I remember going into a couple of bookstores in Harvard Square back around the time BSP was about to close up shop, and each of these stores kept their entire Buk stock behind the counter. I didn't learn this until I had scoured both the fiction and poetry sections to no avail. Upon asking, they informed me that Buk was the single most stolen writer they had ever carried.

I wonder if the new ecco editions are just as "popular" in this fashion? Nowadays, I see Buk out in the general stock along with everything else.
 
There may be another side to the story that the employees do not know about....

Most bookstores have the right to return books that do not sell for a credit. There is often not a time limit. I'm sure that you can imagine that after sitting on a shelf for a year or two and being abused, that the publisher cannot really sell them once they are returned. In fact, when I worked at a bookstore, many of the newer titles were not worth returning, so to prove that we did not sell them, we were to rip the cover off, send that back and toss the book in the garbage. With magazines they only wanted the name cut out from the front cover.

But I's wandering here....

My understanding (I read this somewhere), was that Black Sparrow Press had a special deal with the bookstores (one that no other publisher had). Once the bookstore bought them, they owned them. There were no returns. If this is true, it speaks to the power of Bukowski's appeal, the savyness of John Martin and would explain why the chain bookstores would not want them on the sales floor. They may have wanted to keep them in sellable condition. Now that Harper Collins owns the rights, they can let them get destroyed by browsers and then just return them when they are done with them.

If this is the case, I cannot imagine the chain store management explaining this to the clerks or them explaining it to the customers. It would be easier to say that they were the most stolen books.

Bill

p.s. When I worked in a bookstore the most stolen books were porn mags, but that was before the days of free porn on the 'puter.
 
There may be another side to the story that the employees do not know about....

What you say makes a great deal of sense, Bill. I would say that it was only in Harvard Square where I noticed this phenomenon, however. At all of the other bookstores I went to in Connecticut or elsewhere in the Boston area, Buk was out in the general stock. Methinks it was the college-age element of a large University that was contributing to the theft count.

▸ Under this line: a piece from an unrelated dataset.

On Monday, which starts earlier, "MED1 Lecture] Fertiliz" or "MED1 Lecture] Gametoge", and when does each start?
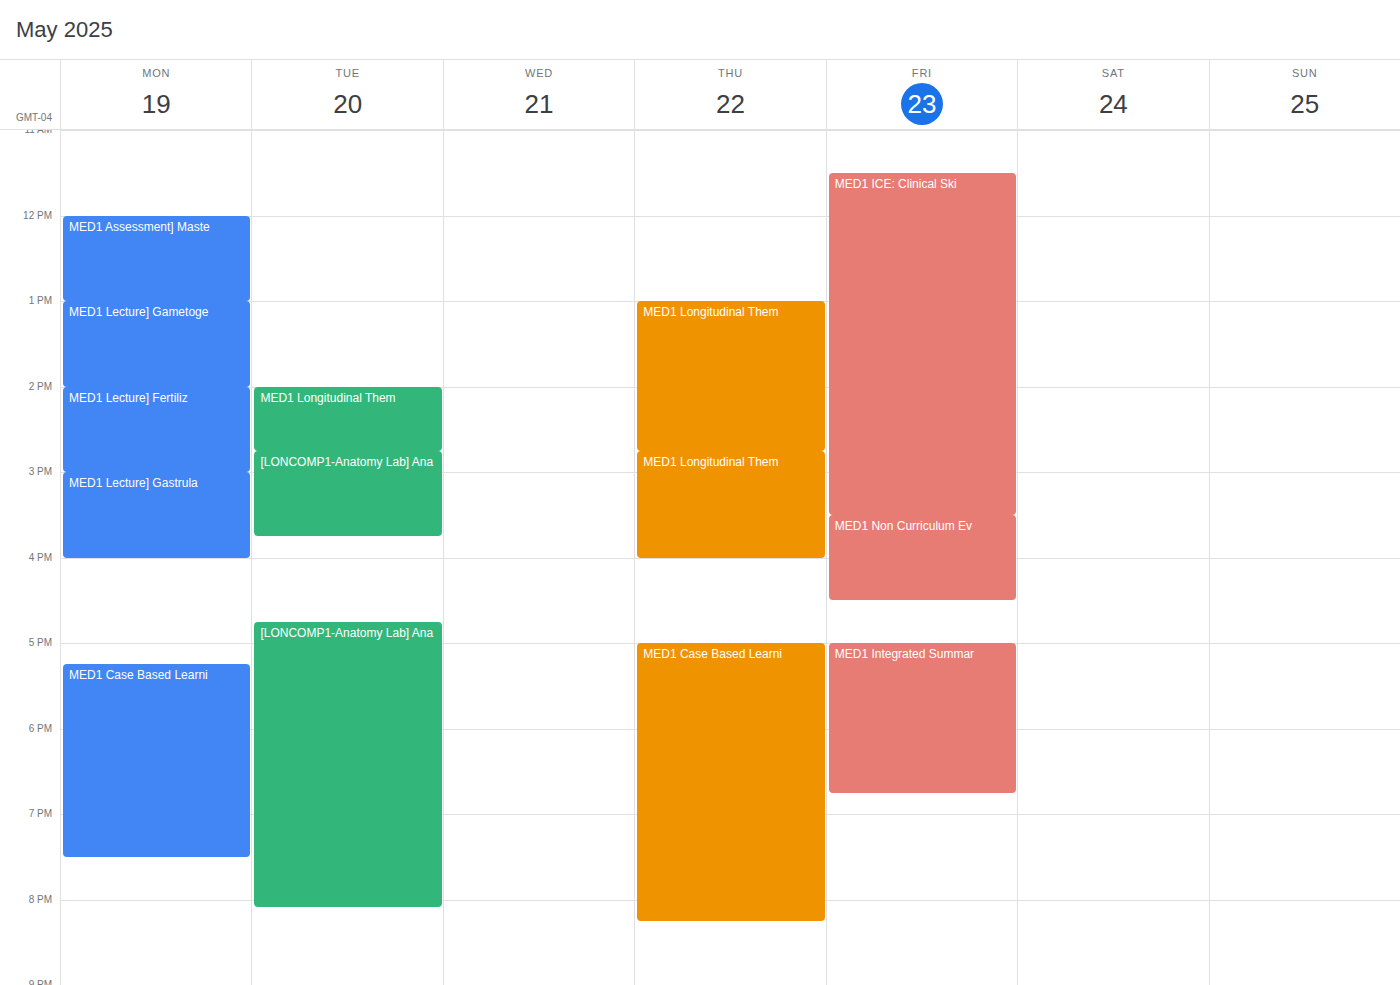
"MED1 Lecture] Gametoge" 1:00 PM; "MED1 Lecture] Fertiliz" 2:00 PM."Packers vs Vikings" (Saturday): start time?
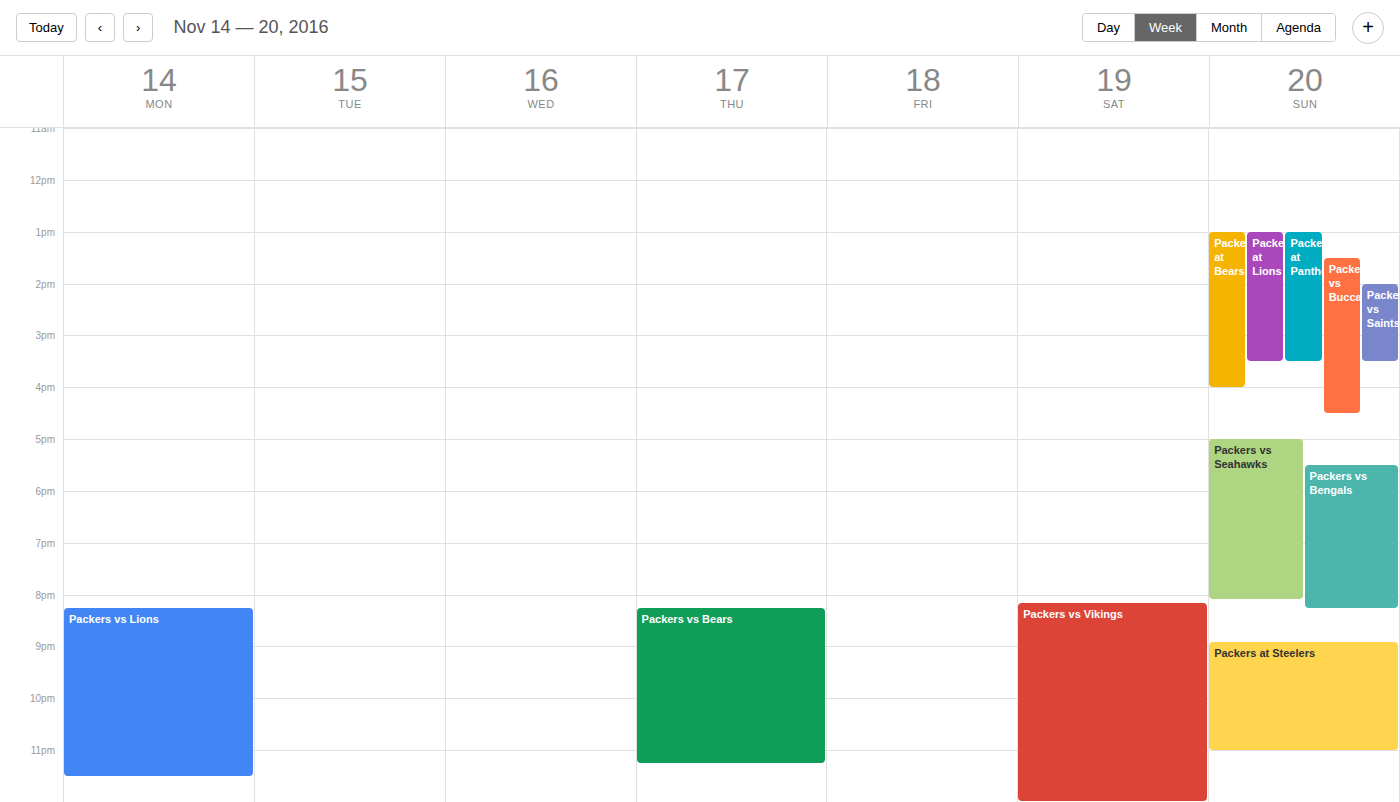
20:10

No offense intended, of course, to those of college age.
 
I went in to a bookstore today because its near my work and I had some time to kill. I normally have a look at the Bukowski section to see if they have anything I don't already own. When I got there there was a sign that said "For Charles Bukowski and William Burroughs go to the Counter" When i asked why they had moved it they said because someone kept going in and robbing the books of the two. It made my day a little brighter.